2) One shouldn't judge crime rates (or lots of other things) based on watching television.


  Anyone here ever watch that show "The Wire"  It was great from what I remember, but much like robocop and detroit, it actually got WORSE than depicted in the show.  Anyway, one thing the police brass and politicians always are talking about is "massaging the stats" and making it look as if crime has not increased, or in some areas decreased.  I think that was probably a reflection of harsh reality instead of creative writing.  I would also say, things like a homicide stat to compare to the 90's or the 70's are not as meaningful, since if there is one thing doctors in cities can do these days, it is treat trauma and gunshots.  I think lots of dudes who would have been dead in 1994 get shot and recover these days.

I love The Wire. It's an amazing show, and yes, there is at least some reality to it. It's based on David Simon's non-fiction book "Homicide: A Year on the Killing Streets" from when he spent 1988 with the Baltimore homicide unit. That book was adapted to television twice: in Homicide: Life on the Street (1993–99) and in The Wire (2002–08). So note that when Simon was writing about police massaging the stats - he was talking about doing so back in 1988. Massaging the stats is something that has always happened - it doesn't explain the huge drop in crime rates from 1990 to the early 2000s. Also, the national NCVS was established decades earlier under Nixon to address local police manipulation of stats.

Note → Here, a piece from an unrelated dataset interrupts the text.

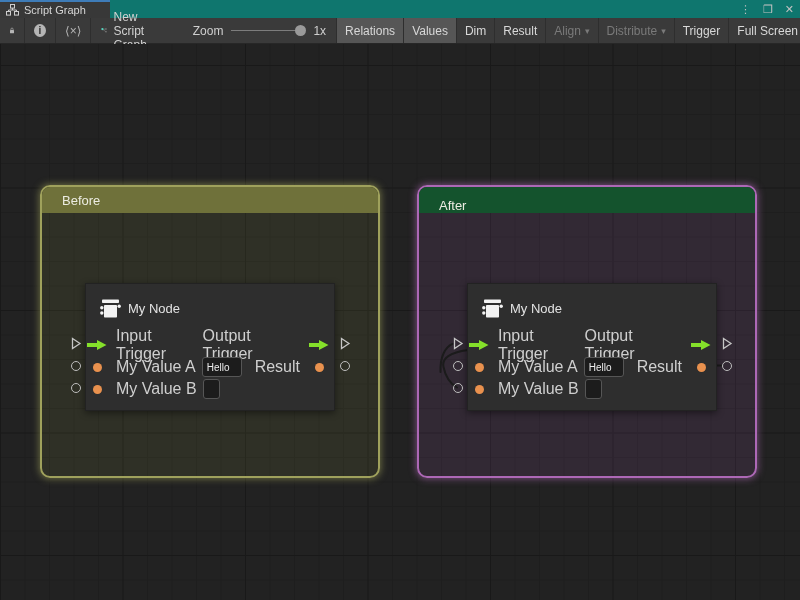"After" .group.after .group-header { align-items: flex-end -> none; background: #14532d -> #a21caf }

Sadly, while many other U.S. cities like New York and L.A. have seen decrease in crime, Baltimore homicides have only gotten worse since 1988.

As for improved treatment of gunshots... If that were the primary factor, then I'd expect to see a downward trend in homicide but none in other crimes. But the national trend went down dramatically in most crimes from 1990 to the mid-2000s - including robbery, burglary, assault, and arson.